= Icosian =

Specific set of Hamiltonian quaternions with the same symmetry as the 600-cell

In mathematics, the icosians are a specific set of Hamiltonian quaternions with the same symmetry as the 600-cell. The term can be used to refer to two related, but distinct, concepts:

- The icosian group: a multiplicative group of 120 quaternions, positioned at the vertices of a 600-cell of unit radius. This group is isomorphic to the binary icosahedral group of order 120.
- The icosian ring: all finite sums of the 120 unit icosians.

==Unit icosians==
The icosian group, consisting of the 120 unit icosians, comprises the distinct even permutations of

- ½(±2, 0, 0, 0) (resulting in 8 icosians),
- ½(±1, ±1, ±1, ±1) (resulting in 16 icosians),
- ½(0, ±1, ±1/φ, ±φ) (resulting in 96 icosians).

In this case, the vector (a, b, c, d) refers to the quaternion a + bi + cj + dk, and φ represents the golden ratio (√5 + 1)/2. These 120 vectors form the vertices of a 600-cell, whose symmetry group is the Coxeter group H4 of order 14400. In addition, the 600 icosians of norm 2 form the vertices of a 120-cell.
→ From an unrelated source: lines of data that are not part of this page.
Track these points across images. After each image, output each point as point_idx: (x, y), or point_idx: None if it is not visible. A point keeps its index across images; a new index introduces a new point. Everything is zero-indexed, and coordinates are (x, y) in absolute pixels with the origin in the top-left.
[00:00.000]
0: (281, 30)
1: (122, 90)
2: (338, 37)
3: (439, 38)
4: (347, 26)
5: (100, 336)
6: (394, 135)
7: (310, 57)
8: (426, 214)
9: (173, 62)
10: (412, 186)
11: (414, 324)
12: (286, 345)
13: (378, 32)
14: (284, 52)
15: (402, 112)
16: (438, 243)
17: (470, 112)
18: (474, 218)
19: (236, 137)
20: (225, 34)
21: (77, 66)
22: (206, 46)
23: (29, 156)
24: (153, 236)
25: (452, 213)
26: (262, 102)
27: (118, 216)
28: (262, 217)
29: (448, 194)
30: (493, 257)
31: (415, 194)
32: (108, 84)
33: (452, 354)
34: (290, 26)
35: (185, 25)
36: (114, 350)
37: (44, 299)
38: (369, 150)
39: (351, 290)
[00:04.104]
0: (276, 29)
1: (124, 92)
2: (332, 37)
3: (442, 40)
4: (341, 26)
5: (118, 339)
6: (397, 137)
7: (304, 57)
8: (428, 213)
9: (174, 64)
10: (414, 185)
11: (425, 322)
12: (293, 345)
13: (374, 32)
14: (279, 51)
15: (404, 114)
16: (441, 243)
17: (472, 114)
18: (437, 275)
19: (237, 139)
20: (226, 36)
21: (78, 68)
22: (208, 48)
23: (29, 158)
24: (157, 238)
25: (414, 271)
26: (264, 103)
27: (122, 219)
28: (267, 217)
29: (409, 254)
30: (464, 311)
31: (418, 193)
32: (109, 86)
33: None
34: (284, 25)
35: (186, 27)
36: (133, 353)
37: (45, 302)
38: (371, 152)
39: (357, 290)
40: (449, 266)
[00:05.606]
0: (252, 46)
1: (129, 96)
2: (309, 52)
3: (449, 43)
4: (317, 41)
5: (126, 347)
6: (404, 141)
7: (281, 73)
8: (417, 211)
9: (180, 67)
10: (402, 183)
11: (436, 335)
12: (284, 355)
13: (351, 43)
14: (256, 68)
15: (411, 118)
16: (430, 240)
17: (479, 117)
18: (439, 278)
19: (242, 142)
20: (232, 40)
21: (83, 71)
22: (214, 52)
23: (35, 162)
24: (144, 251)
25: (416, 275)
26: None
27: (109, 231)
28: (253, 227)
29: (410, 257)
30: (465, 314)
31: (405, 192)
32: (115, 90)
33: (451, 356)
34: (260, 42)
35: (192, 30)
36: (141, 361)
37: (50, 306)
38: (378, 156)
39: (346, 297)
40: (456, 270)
Other subgroups of icosians correspond to the tesseract, 16-cell and 24-cell.

==Icosian ring==
The icosians are a subset of quaternions of the form, (a + b√5) + (c + d√5)i + (e + f√5)j + (g + h√5)k, where the eight variables are rational numbers. (Note: The complex numbers of the form a + b√5 , where a and b are both rational, are sometimes referred to as the golden field owing to their connection with the golden ratio.). This quaternion is only an icosian if the vector (a, b, c, d, e, f, g, h) is a point on a lattice L, which is isomorphic to an E8 lattice.

More precisely, the quaternion norm of the above element is (a + b√5)^{2} + (c + d√5)^{2} + (e + f√5)^{2} + (g + h√5)^{2}. Its Euclidean norm is defined as u + v if the quaternion norm is u + v√5. This Euclidean norm defines a quadratic form on L, under which the lattice is isomorphic to the E8 lattice.

This construction shows that the Coxeter group $H_4$ embeds as a subgroup of $E_8$. Indeed, a linear isomorphism that preserves the quaternion norm also preserves the Euclidean norm.